Paddy Lillis – Usdaw general secretary says: “This initiative represents the change we need, with cross-government working and co-ordination between the police and retail industry. Usdaw has long campaigned for legislative measures to combat the growing problem of retail crime, theft from shops and the abuse of retail staff. 

“We now look forward to a much-needed protection of retail workers’ law; ending the indefensible £200 threshold for prosecuting shoplifters, which has effectively become an open invitation to retail criminals; and funding for more uniformed officer patrols in shopping areas, along with Criminal Behaviour Orders. 
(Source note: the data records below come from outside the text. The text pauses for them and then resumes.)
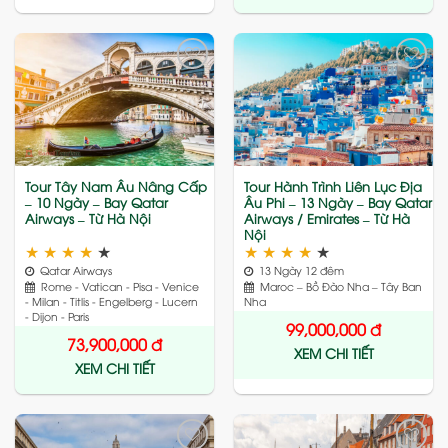
Add
Add
to
to
wishlist
wishlist
Tour Tây Nam Âu Nâng Cấp
Tour Hành Trình Liên Lục Địa
– 10 Ngày – Bay Qatar
Âu Phi – 13 Ngày – Bay Qatar
Airways – Từ Hà Nội
Airways / Emirates – Từ Hà
Nội
★
★
★
★
★
★
★
★
★
★
Qatar Airways
13 Ngày 12 đêm
Rome - Vatican - Pisa - Venice
Maroc – Bồ Đào Nha – Tây Ban
- Milan - Titlis - Engelberg - Lucern
Nha
- Dijon - Paris
99,000,000
đ
73,900,000
đ
XEM CHI TIẾT
XEM CHI TIẾT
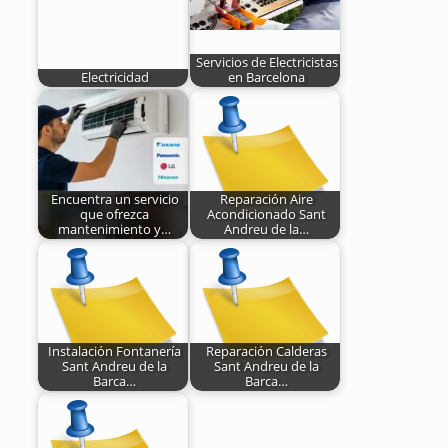
Servicios de Electricistas
Electricidad
en Barcelona
Encuentra un servicio
Reparación Aire
que ofrezca
Acondicionado Sant
mantenimiento y…
Andreu de la…
Instalación Fontanería
Reparación Calderas
Sant Andreu de la
Sant Andreu de la
Barca…
Barca…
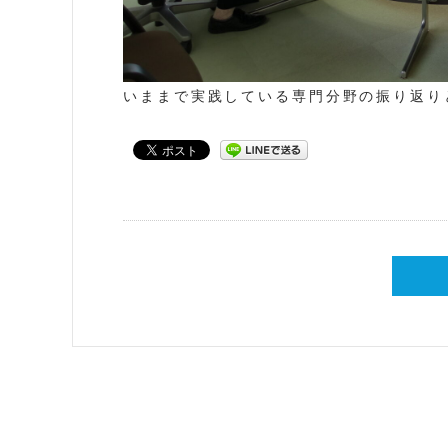
いままで実践している専門分野の振り返り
“These crucial measures will be delivered by the Labour Government through the Crime and Policing Bill. They demonstrate the Government’s commitment to protecting shop workers and stemming rising theft from shops, with official figures showing that shoplifting has more than doubled since the pandemic and rose by 20% last year. This initiative shows that our members can also look forward to much-needed enforcement of the law to tackle retail crime.”

Notes for editors:

Usdaw (Union of Shop, Distributive and Allied Workers) is one of the fastest growing unions in the TUC and the UK's fifth biggest trade union with around 360,000 members. Most Usdaw members work in the retail sector, but the union also has many members in transport, distribution, food manufacturing, chemical industry and other trades www.usdaw.org.uk

The Tackling Retail Crime Together Strategy: https://tacklingretailcrime.co.uk/wp-content/uploads/2025/07/Tackling-Retail-Crime-Together-July-25-web.pdf

Crime in England and Wales statistics show that in the year to March 2021 (during the pandemic), there were 228,250 police-recorded incidents of shoplifting. Latest statistics show a rise of 127% since then to 516,971 in 2024.
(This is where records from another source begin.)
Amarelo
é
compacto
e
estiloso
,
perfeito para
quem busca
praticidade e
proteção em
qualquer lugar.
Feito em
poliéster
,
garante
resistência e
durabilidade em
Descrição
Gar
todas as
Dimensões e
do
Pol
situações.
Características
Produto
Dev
Usdaw’s annual survey of 9,481 retail staff found that in the last twelve months:

• 77% experienced verbal abuse.

• 53% were threatened by a customer.

• 10% were assaulted.

Full report: www.usdaw.org.uk/FFFReport2024

Crime and Policing Bill: https://bills.parliament.uk/bills/3938

Usdaw’s Freedom From Fear Campaign seeks to prevent violence, threats and abuse against workers by engaging the public, shop workers and the Government. www.usdaw.org.uk/Campaigns/Freedom-From-Fear

For Usdaw press releases visit: www.usdaw.org.uk/news and you can follow us on Bluesky @usdawunion.bsky.social and Twitter/X @UsdawUnion

Summary

Retail trade union Usdaw has welcomed the Home Secretary launching a nationwide blitz on town centre crime and anti-social behaviour as part of the Government’s Plan for Change. Police, retailers and local councils will join forces across 500 town centres to help tackle crime on our high streets.